To be honest, Seth seemed a bit vague as to where we should take our prototype too, however he did offer that we could take quite an experimental route and perhaps do something similar to Sam’s original case study of a Seinfeld supercut (every shot of nothing) but in a way that points something out about a genre of online video. We liked this idea, however we don’t really see it working as a prototype on its own due to its somewhat limiting nature. It would be mixing two genres of online video (supercut with the genre being deconstructed), the parody coming from the supercut’s form, and whilst it would comment on the form and style of the video, it seems like quite a step backwards from our previous work as it would only be able to comment on something quite specific about the form of the genre being explored.

Instead, after more discussion, my group were thinking we could perhaps establish a YouTube channel (for example) as a prototype, which would be focussed around something such as an online video review series. This would allow us to be both experimental and broaden the scope of the task. It would answer our probe by using parody, as we would review real life as a continuation from project three, and the new idea of reviewing real life events/things/etc. (an idea brought up by the panel) would point out things about the style and form of the genre as we’d be forced to adapt the form to unconventional topics for an online video review.

This would also create a hybrid video form, as we’d be mixing online video review with anecdotal material, creating a new form of video. The channel would be centered around a making-of format, where we experiment with the different elements of the genre to create our final concept for the show, and working towards creating a final piece (an episode from the show or snippet from the finalised format for the show).

We could also work with interactivity and across platforms such as Facebook, just as many successful online creators would do to cross reference their work and promote their content as a way to explore this aspect of form.


One Comment

  1. Great to see you writing out your thinking!

    However, I need some clarity. Your group focus has been to use parody to deconstruct and analyse aspects of online video practices (Namely product video reviews in the first instance, then other OV practice in P3).

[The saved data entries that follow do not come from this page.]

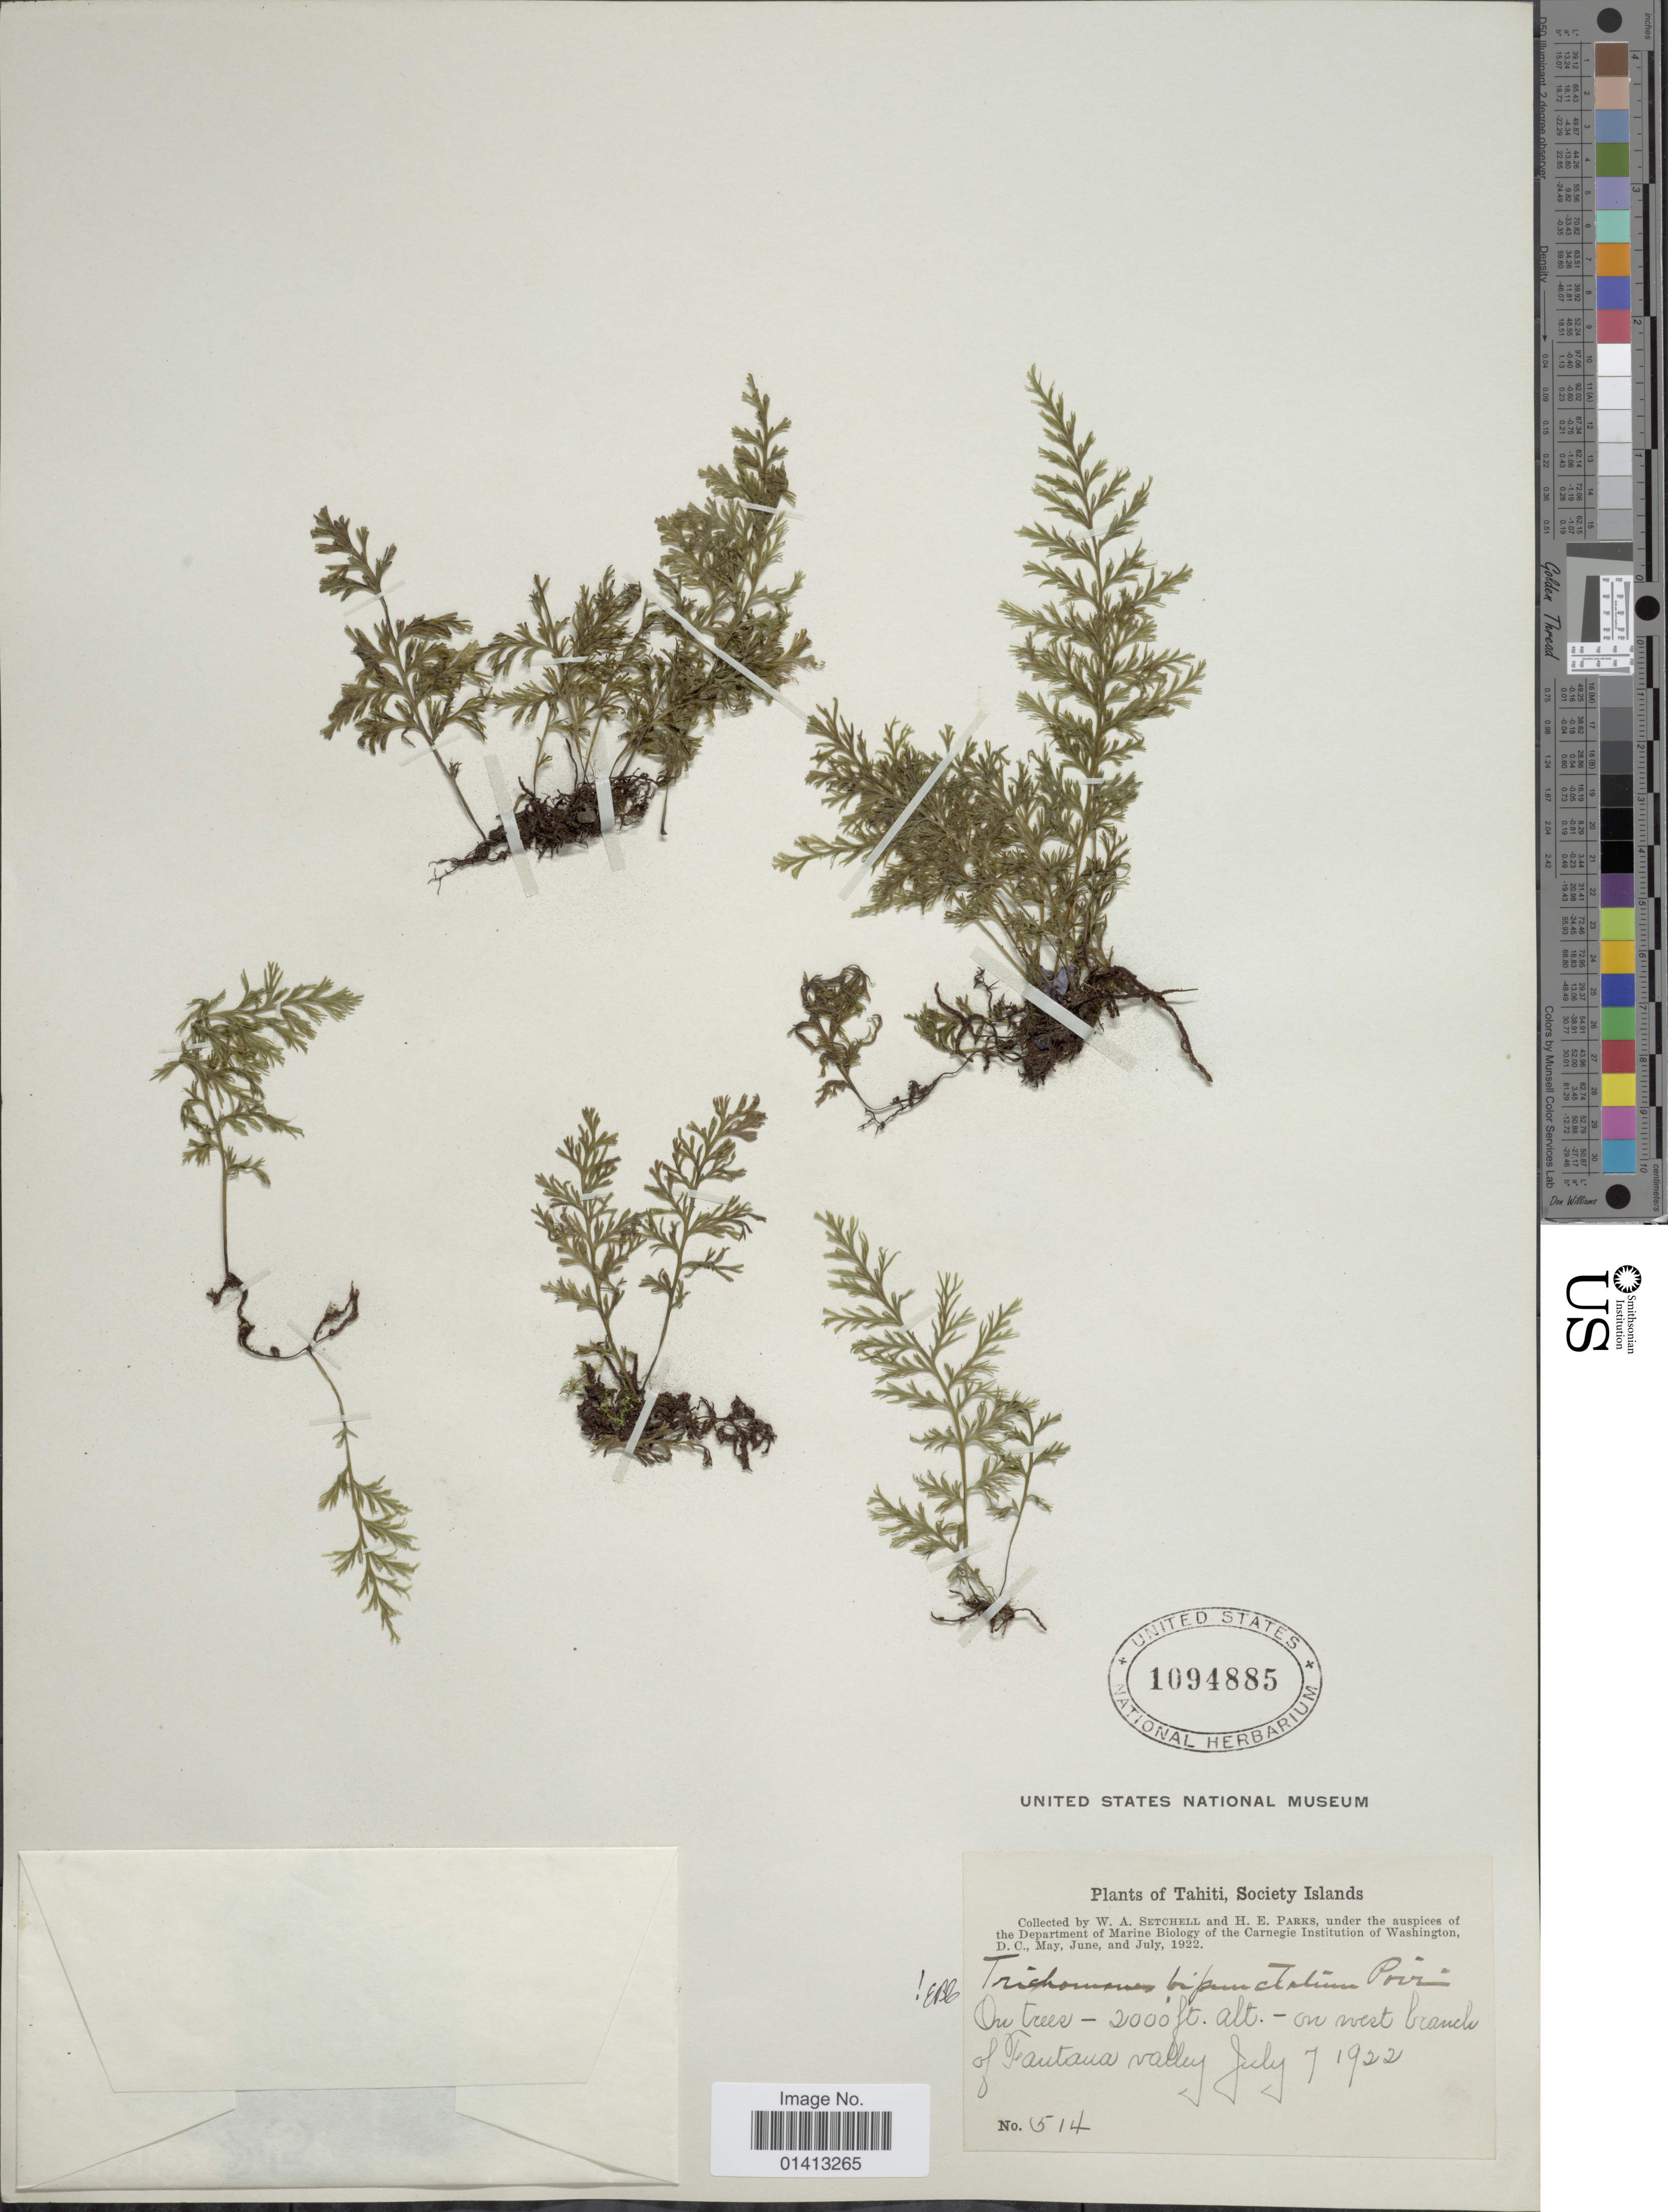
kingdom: Plantae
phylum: Tracheophyta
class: Polypodiopsida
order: Hymenophyllales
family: Hymenophyllaceae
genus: Crepidomanes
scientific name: Crepidomanes bipunctatum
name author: (Poir.) Copel.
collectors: W. Setchell & H. E. Parks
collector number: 514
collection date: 1922-07-07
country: French Polynesia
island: Tahiti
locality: Tahiti, Society Islands, Fantaua valley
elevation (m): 610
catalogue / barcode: US 1094885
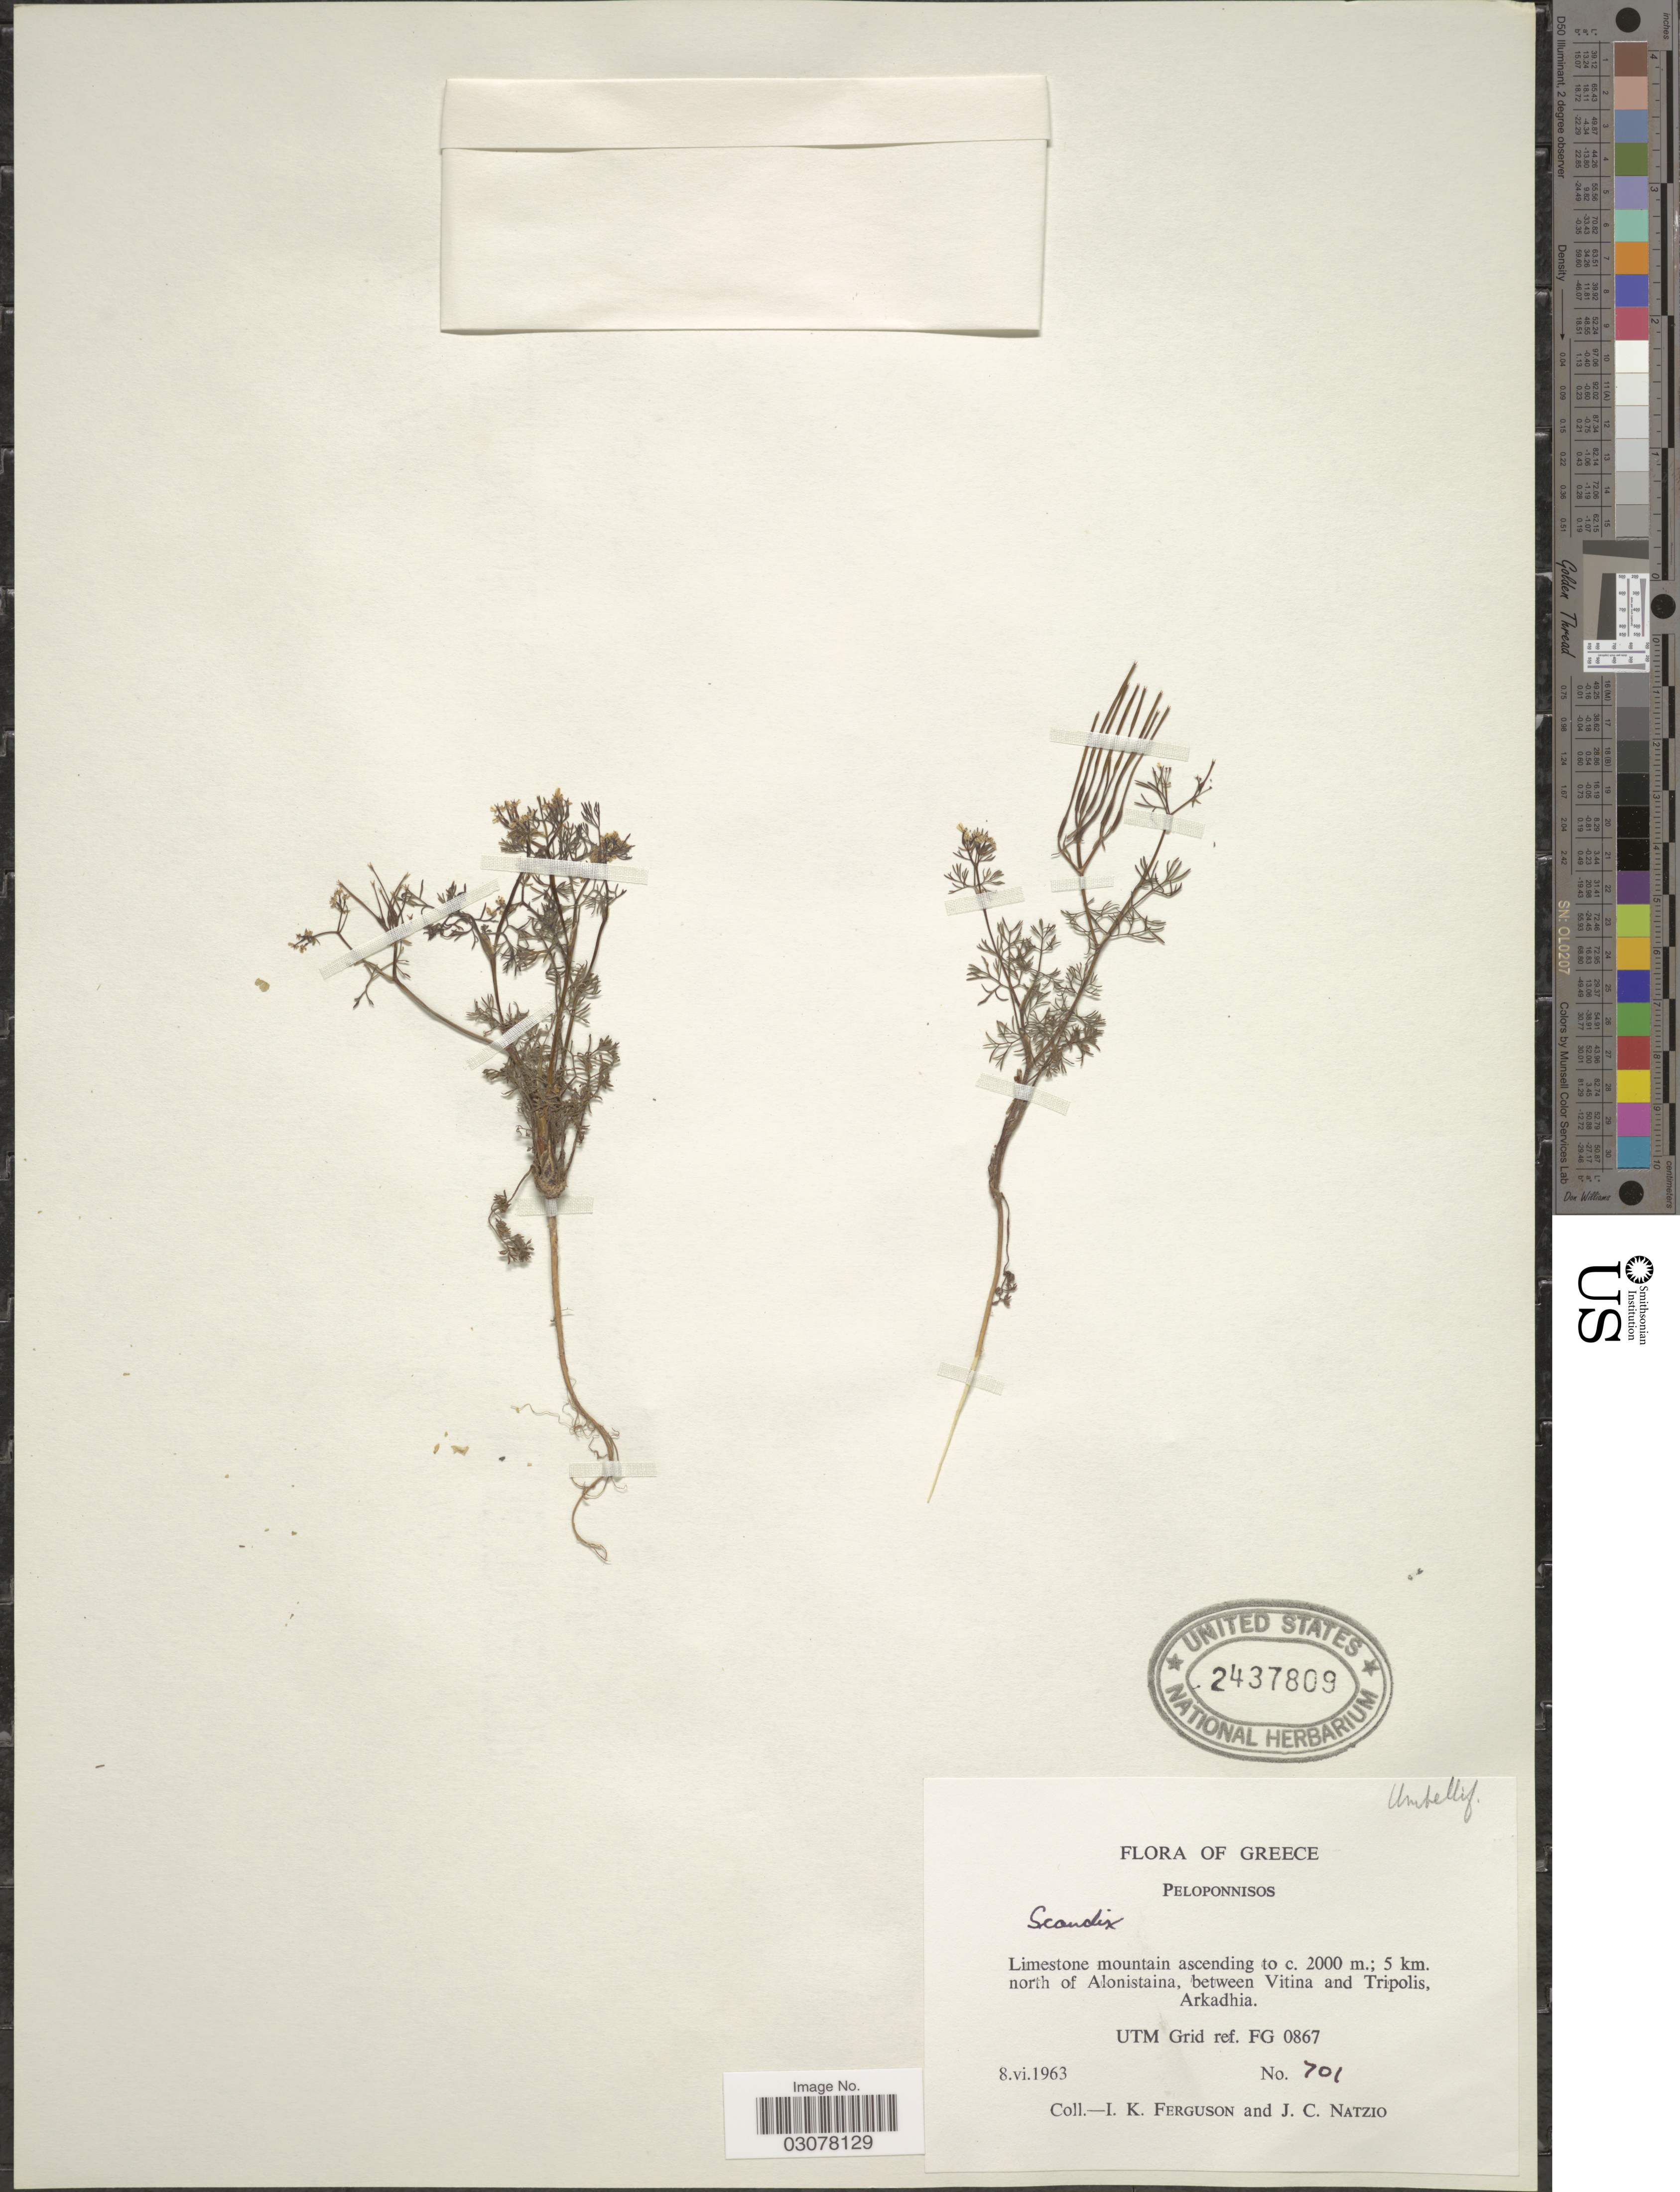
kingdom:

    From my perspective this means that you would have learnt something interesting about a OV practice by employing this technique. i.e what did you learn about product video reviews? skate videos etc – by parodying them…?

    I would be taking something that you discovered and using that to:

    1. Make product video reviews more effective
    2. Use that discovery to create a hybrid narrative/non-narrative form of online video practice.

    To me the 2nd point is more interesting. The ? in regards to the 2nd point is deciding on what type of online video practice you propose to work with – experimental, skate, tutorial etc etc

    Potentially ‘experimental’ as it gives you lots of scope and room to move.

    This may involve asking questions? i.e using your everyday anecdote focus

    What type of narrative/nonnarrative do we create to profile everyday activities?
    What aspects of a product video review can we work with? product close ups? character presentations/narration? etc etc

    Now, I can see a works emerging – i.e. If someone is cleaning their teeth – how can we use the toothbrush as a type of product to communicate something about that daily activity like in a product video review?

    This means you are using aspects of the product video review to communicate everyday activities. The ? now is are yo doing this for entertainment? are you aiming to produce comedy? Do you want to create a comedic form of online video?

    What is important is that you are using aspects of an online video practice to create a comedic work rather than cinematic genres like a western.

    You would present your prototype as a number of videos that explore a comedic form of online video practice using aspects of product video reviews. Could these be shown on TV – yes – unless the next step is to create what you discover (the approach towards narrative/nonnarrative form in an online video service/tool i.e. vine, snapchat etc – Then the constraints of that service/tool will effect how it is structured. Maybe you are aiming to produce some comedic type video memes? video review meme parodies? – am mix a hybrid

    what does a video review parody meme look like? as a form of online video comedy?